The World Health Organization, WHO, has raised alarm about the shortage of nurses, especially in the African region.

WHO’s Regional Director, Africa, Dr Matshidiso Moeti made this known in her message to commemorate the International Nurses’ Day 2022 with the theme, Nurses: A Voice to Lead–Invest in Nursing and Respect Rights to Secure Global Health.

According to the Regional Director, the World is in need of 9 million nurses to address the shortage.

She noted that if the shortage is left unaddressed, it stands as a threat to the progress toward Universal Health Coverage, UHC.

Dr Moeti Stressed that Nigeria has the highest share of the headcount of nurses at 21%, followed by South Africa with about 18%.

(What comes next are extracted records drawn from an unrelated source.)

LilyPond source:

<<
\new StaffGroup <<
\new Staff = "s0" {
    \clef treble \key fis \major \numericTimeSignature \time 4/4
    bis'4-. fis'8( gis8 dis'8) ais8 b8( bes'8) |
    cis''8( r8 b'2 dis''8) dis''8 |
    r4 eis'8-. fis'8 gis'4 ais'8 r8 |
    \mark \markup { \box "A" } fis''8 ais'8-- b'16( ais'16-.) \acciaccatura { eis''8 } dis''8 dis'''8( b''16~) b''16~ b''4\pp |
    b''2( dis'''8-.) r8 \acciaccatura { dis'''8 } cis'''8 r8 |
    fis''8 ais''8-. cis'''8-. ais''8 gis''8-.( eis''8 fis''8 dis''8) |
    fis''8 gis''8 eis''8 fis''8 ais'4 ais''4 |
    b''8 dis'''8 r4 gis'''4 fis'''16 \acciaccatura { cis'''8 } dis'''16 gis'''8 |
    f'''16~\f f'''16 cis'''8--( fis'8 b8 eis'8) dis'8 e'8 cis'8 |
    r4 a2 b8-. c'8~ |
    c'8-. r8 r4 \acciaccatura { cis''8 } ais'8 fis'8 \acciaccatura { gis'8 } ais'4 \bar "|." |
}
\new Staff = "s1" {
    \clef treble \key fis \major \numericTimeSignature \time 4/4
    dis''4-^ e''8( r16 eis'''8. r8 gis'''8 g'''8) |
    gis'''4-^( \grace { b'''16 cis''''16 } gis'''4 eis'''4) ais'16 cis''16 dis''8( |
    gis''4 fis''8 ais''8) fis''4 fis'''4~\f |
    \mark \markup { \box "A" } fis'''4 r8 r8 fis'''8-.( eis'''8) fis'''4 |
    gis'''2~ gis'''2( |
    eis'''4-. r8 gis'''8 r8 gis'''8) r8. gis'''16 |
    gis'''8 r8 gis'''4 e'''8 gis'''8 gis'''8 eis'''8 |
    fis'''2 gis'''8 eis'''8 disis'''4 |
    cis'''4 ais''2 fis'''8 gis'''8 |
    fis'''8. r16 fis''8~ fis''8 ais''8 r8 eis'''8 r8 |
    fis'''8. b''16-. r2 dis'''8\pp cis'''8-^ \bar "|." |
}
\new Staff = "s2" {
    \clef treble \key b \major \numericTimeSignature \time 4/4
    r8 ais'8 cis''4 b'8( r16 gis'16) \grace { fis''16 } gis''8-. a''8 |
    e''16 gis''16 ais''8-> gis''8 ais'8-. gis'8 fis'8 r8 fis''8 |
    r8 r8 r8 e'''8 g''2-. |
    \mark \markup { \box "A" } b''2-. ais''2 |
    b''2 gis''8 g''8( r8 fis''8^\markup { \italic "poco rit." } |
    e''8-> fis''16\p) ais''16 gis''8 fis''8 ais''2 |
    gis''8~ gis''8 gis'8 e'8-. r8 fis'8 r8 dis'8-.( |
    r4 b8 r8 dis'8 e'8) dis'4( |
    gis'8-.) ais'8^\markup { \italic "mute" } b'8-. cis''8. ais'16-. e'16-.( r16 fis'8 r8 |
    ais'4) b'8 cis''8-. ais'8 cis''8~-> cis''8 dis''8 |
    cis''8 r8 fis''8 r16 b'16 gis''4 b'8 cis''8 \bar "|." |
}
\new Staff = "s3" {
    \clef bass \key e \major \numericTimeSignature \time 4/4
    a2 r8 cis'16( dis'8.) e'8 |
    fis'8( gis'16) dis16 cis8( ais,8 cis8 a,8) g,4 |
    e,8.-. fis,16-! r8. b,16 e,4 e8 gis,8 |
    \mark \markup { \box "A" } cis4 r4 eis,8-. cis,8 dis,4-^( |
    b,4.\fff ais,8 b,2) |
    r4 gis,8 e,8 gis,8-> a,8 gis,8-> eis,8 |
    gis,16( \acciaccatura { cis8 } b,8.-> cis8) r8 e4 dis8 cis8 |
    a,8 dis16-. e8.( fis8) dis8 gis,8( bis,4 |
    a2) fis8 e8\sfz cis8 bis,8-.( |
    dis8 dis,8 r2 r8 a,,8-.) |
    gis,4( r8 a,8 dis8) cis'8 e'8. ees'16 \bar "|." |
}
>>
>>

She explained that WHO has identified a threshold of about 60 nurses and midwives per 10,000 people as a critical point for attaining about 70% of the Universal Health service coverage index.

However, most countries have fewer than 20, with the number dropping way below even that for many across the continent, she noted.

Dr Moeti, therefore, called for increased investment in nurses and midwives which she described as a good value for money.

She said WHO in Africa is supporting Member States to strengthen nursing and midwifery through the implementation of the Global Strategic Directions for Nursing and Midwifery, SDNM, 2021-2025, and an inter-related set of policy priorities to guide the contributions of nurses and midwives to achieve Universal Health Coverage and other population health goals.

The WHO Regional Director for Africa appreciated and celebrate all nurses in the African Region, and thank them for their unwavering dedication in the fight against the Covid-19 pandemic.